Each line number attribute is attached to the instruction and there is no instruction at the line 8 for the performance, from Ruby 2.5 [Feature #14104].
I agree it is not good result.
Before Ruby 2.5, we inserted trace
instruction and this instruction has "line 8" attribute just before line 9.
However, the trace
instructions are almost nop and we removed it.
I wonder there is a good way to solve it.
Updated by enebo (Thomas Enebo) over 4 years ago
"Before Ruby 2.5, we inserted trace instruction and this instruction has "line 8" attribute just before line 9.
However, the trace instructions are almost nop and we removed it."

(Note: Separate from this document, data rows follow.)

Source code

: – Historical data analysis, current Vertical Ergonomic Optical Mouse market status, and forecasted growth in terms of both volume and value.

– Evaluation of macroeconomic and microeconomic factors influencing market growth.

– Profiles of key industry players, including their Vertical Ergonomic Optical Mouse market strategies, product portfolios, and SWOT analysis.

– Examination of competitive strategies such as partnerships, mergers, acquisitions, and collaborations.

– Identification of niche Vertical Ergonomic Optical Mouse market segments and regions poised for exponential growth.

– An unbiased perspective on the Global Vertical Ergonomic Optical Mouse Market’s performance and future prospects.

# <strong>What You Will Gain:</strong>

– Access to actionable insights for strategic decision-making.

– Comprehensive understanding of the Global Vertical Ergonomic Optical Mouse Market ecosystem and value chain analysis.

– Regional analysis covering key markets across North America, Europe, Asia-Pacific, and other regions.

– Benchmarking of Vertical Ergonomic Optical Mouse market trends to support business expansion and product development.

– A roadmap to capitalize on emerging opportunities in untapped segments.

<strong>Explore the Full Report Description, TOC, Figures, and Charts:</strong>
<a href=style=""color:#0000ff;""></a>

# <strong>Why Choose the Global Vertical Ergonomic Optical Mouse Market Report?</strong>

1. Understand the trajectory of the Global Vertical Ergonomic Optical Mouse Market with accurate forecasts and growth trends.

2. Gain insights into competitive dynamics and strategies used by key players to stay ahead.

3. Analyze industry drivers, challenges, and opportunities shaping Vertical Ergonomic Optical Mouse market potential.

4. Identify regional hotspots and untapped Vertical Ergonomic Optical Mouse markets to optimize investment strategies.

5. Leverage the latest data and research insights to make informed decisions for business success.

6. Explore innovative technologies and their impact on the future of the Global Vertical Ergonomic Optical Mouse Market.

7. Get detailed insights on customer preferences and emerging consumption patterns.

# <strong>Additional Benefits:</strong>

You mean that because you had two line instrs in a row with nothing between them you ended up eliminating it as unneeded work. We actually do a similar thing but I guess we somehow put an instr between line 8 and line 9 instr. Putting an instr between the two line instr which will be noop but somehow defeat that optimization maybe?
Updated by ko1 (Koichi Sasada) over 4 years ago
You mean that because you had two line instrs in a row with nothing between them you ended up eliminating it as unneeded work. We actually do a similar thing but I guess we somehow put an instr between line 8 and line 9 instr. Putting an instr between the two line instr which will be noop but somehow defeat that optimization maybe?
We changed the strategy: instead of inserting trace
instructions, but replace instructions with trace- prefix instructions if needed. Inserting nop (as old trace instruction) is one idea (which will be trace_nop insn if needed).